Today, such biomarker testing is used mostly by researchers. Fargo said it is not appropriate for most individuals and is not covered by Medicare or private health insurance. Scientists are hoping to develop less expensive, less invasive tests to better target therapies to those most at risk of Alzheimer’s and to do so before the symptoms have begun.
“Now that we’re beginning to understand the pathogenesis of the disease, there’s an excitement in the field for developing preventions,” said Brookmeyer. “If we can delay the onset for just a couple of years, that would have a huge public health impact — on quality of life, on caregivers and on the cost of dealing with this problem.”
Glimmers of Hope
Although the trend is worrisome, dementia is neither inevitable nor a normal part of aging. Nine out of 10 people who are 65 or over do not have Alzheimer’s.
“It’s a specific brain disease,” said Fargo. “It is true that the older you are, the more at risk you are. But even in those 85 or older, one in three will get the disease. Like any disease, it’s [surmountable]. The hope is in the research.”
One ray of hope came in 2016, when researchers found that the incidence of dementia (the number of new cases of dementia of all types) in participants in the long-term Framingham Heart Study had decreased.
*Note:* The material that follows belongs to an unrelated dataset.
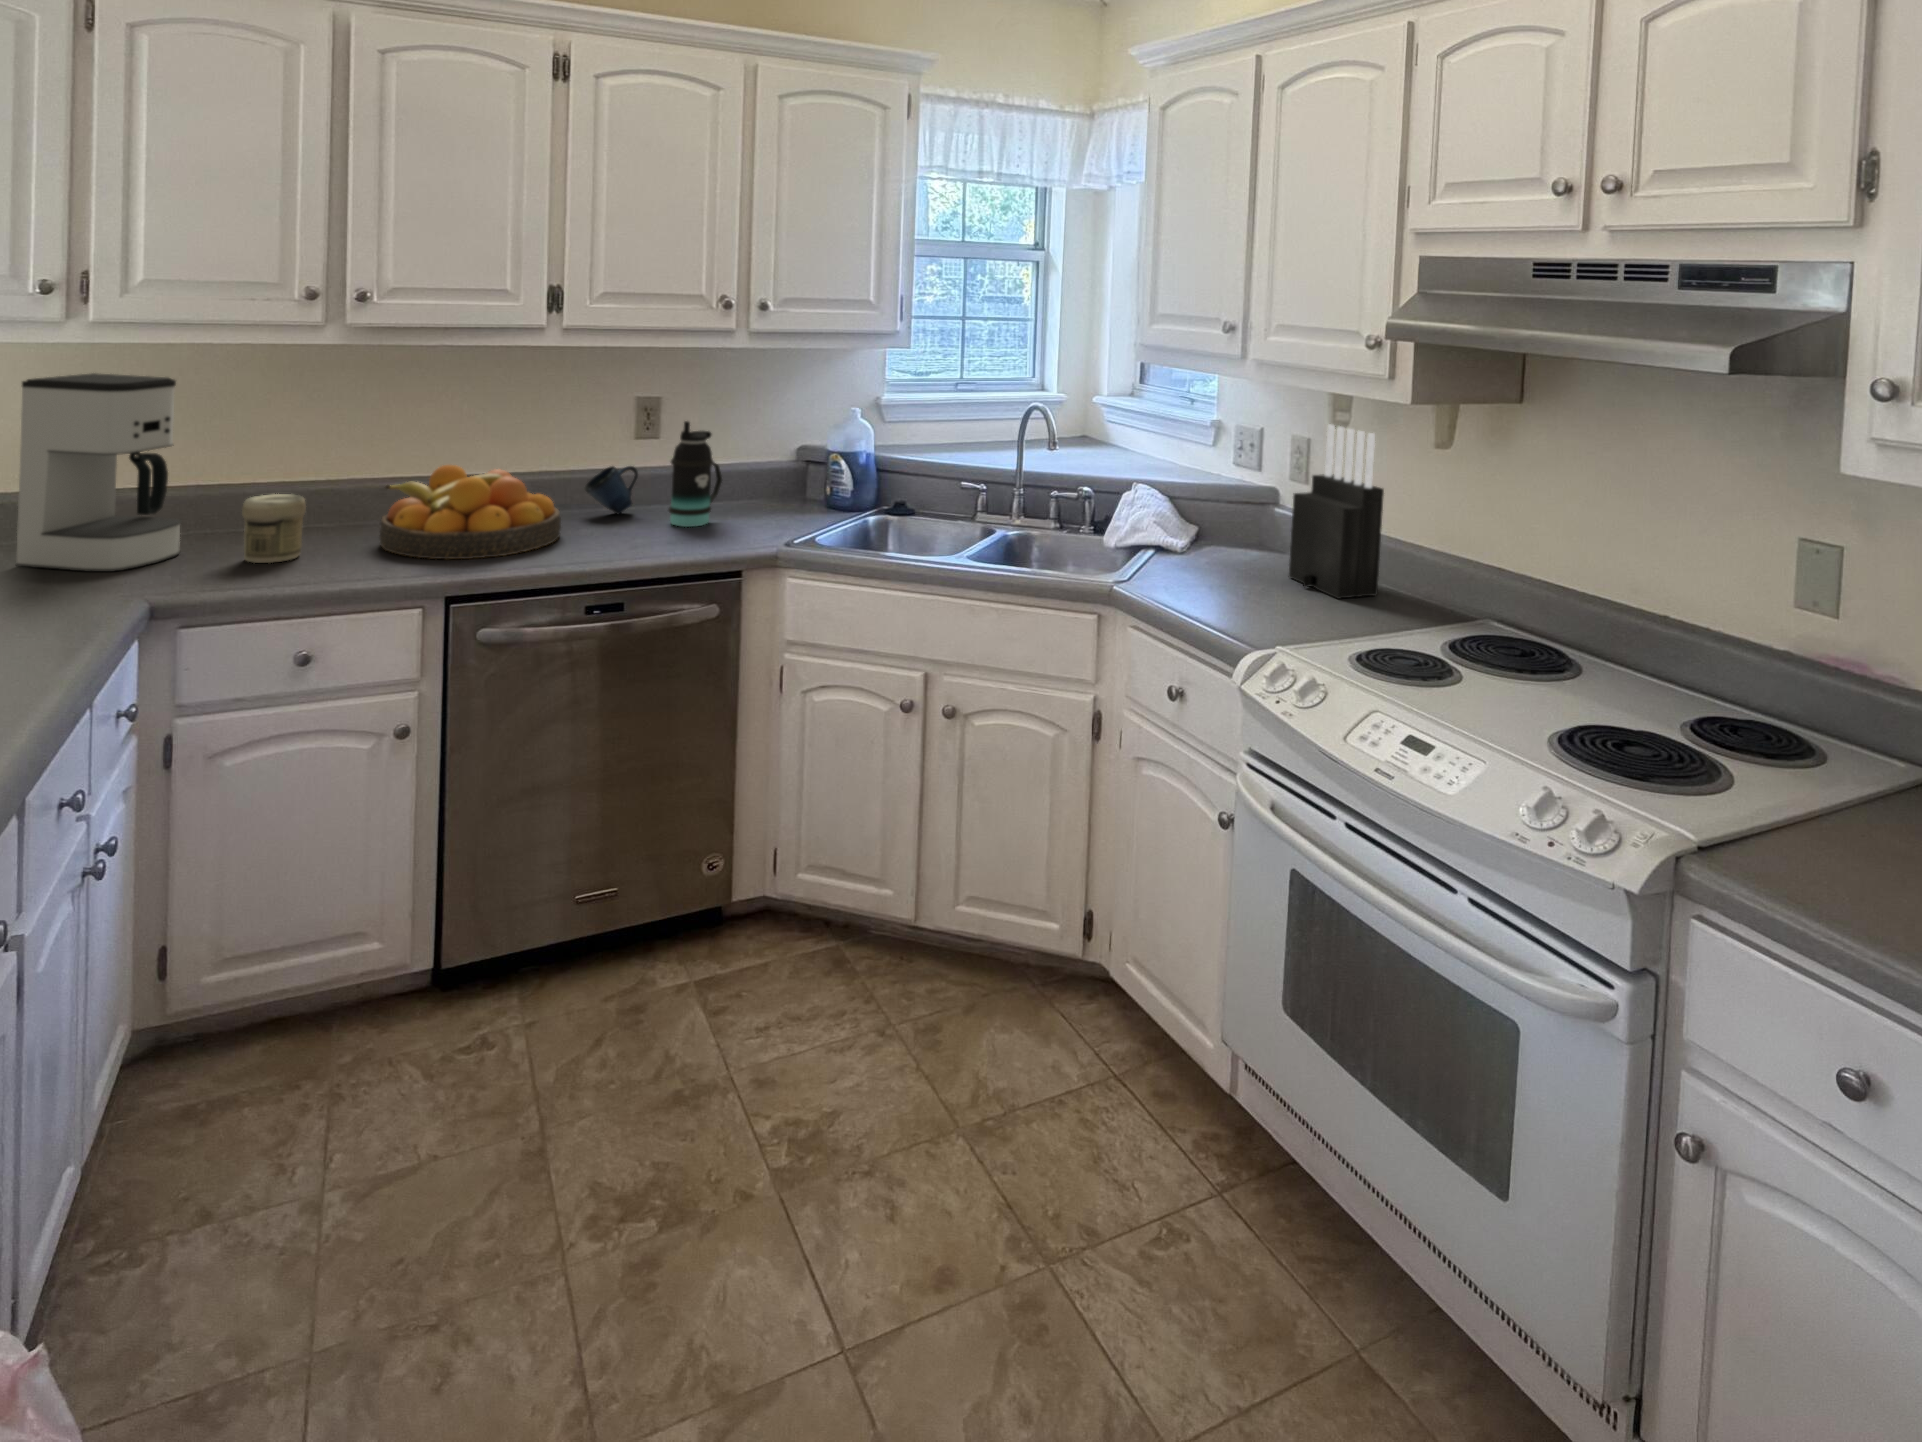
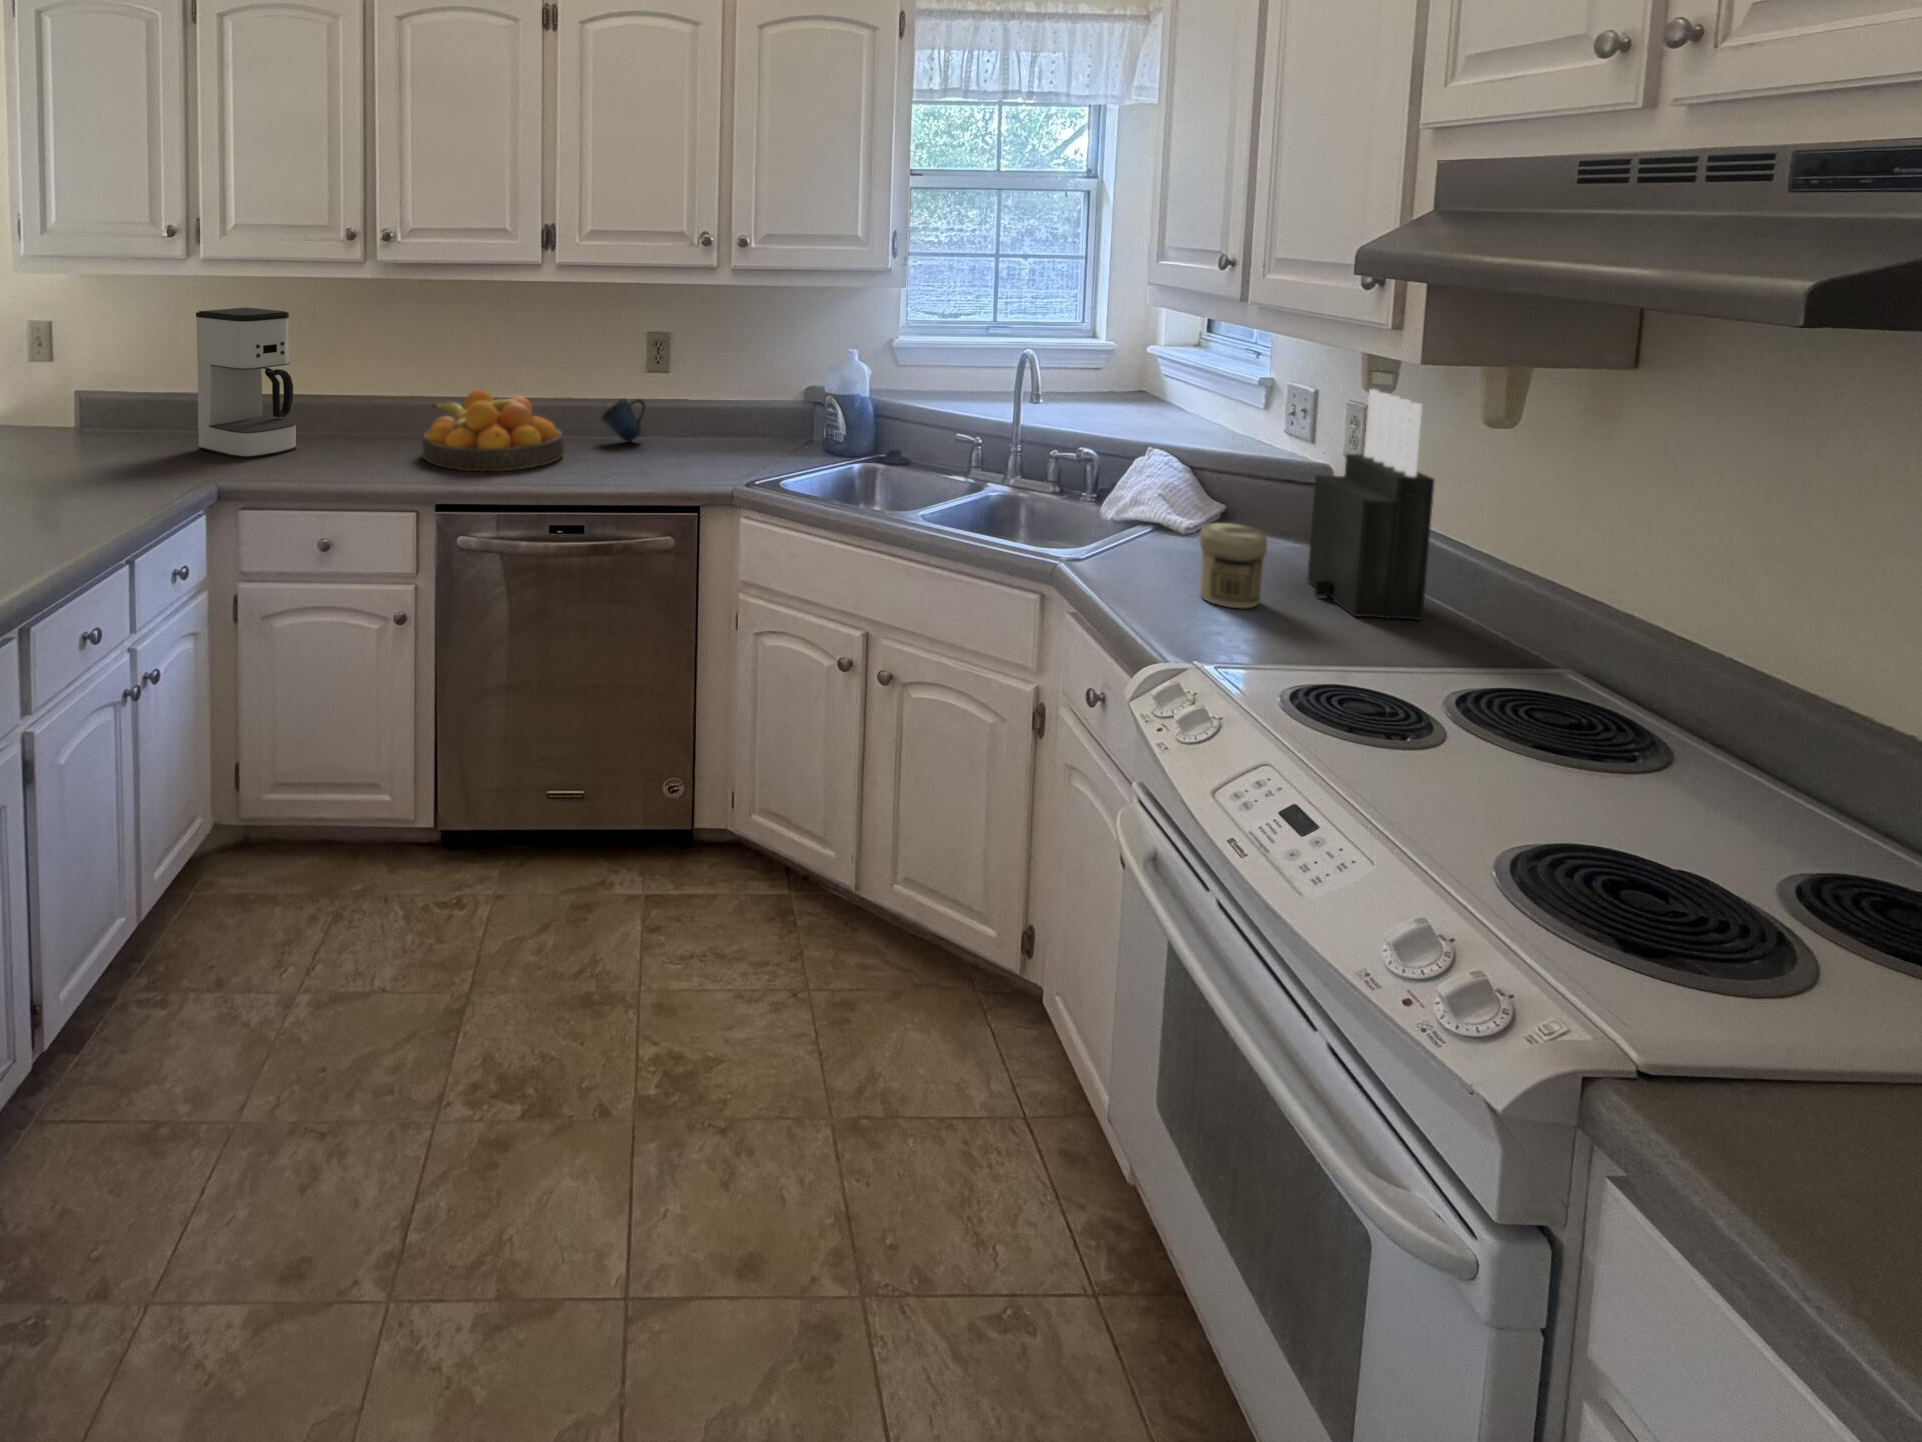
bottle: present [669,421,722,527] -> none [661,359,713,459]
jar: present [242,494,306,563] -> present [1200,523,1267,608]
On average, since 1977 there was a 20 percent decline in the incidence of dementia per decade in this population.
“We have seen in many western countries in Europe and to some degree in Canada and the U.S. that the incidence rate of new cases of dementia may be decreasing,” said Fargo.
That said, Fargo added, “These are relatively homogenous populations. We know there are fewer strokes and fewer heart attacks [than in previous years]. That’s probably resulting in reduced vascular dementia [as opposed to Alzheimer’s]. But it is reason to hope.”